Vegan cheese divides opinion because it combines taste memory, food science, ingredient choices and different production methods. Once you know how makers produce it, the divide makes much more sense.

What is vegan cheese made out of?

Vegan cheese usually contains plant-based ingredients such as oils, starches, nuts, seeds, soy, pea protein, rice protein, salt, acids, cultures and flavourings. The recipe depends on the type of vegan cheese.

How is vegan cheese made?

Makers usually blend, heat, thicken and cool oil-and-starch vegan cheese into blocks, slices or shreds. They often soak, blend and shape nut-based cheese. Fermented vegan cheese uses cultures to create tang and depth. Plant-protein vegan cheese uses added proteins to improve body and texture.

Why does vegan cheese taste weird?

Vegan cheese can taste weird because your brain expects dairy cheese.

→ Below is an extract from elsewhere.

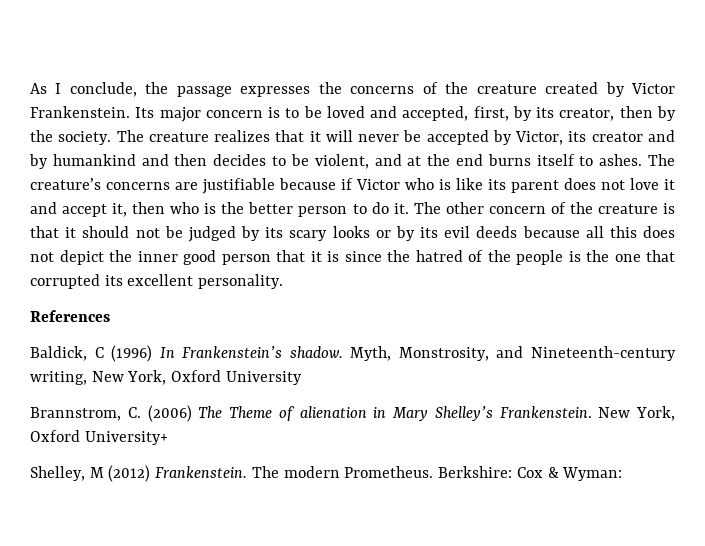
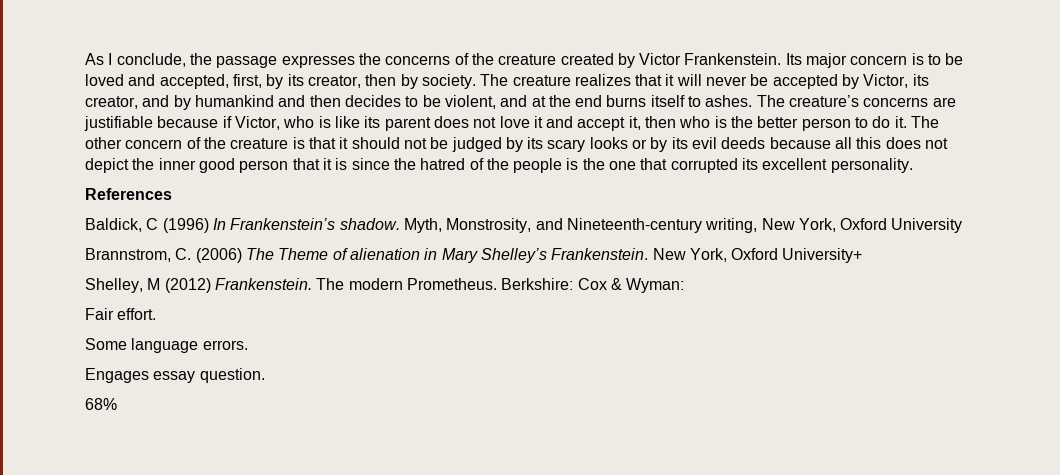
[30,130,53,142] the -> (418, 81) none
[591,132,643,142] creator -> [85,96,138,109] creator,
[356,179,400,190] Victor -> [234,116,280,130] Victor,
(623, 474) none -> [85,308,157,320] [85,338,248,353] [85,368,265,383] [85,398,117,410] // Fair effort. // Some language errors. // Engages essay question. // 68%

It uses different fats, proteins and flavour compounds, so the smell, mouthfeel and texture may not match the cheese you remember.

Why does vegan cheese not melt properly?

Most vegan cheese does not contain casein, the milk protein that helps dairy cheese melt and stretch. Makers usually rely on plant fat, starch and gums instead, so vegan cheese may soften, bubble or turn creamy without pulling into strings.

Can you get used to vegan cheese?

Some people do get used to vegan cheese over time, especially after a break from dairy. It can help to try it first in cooked foods such as toasties, pasta bakes and burgers, where heat improves the texture.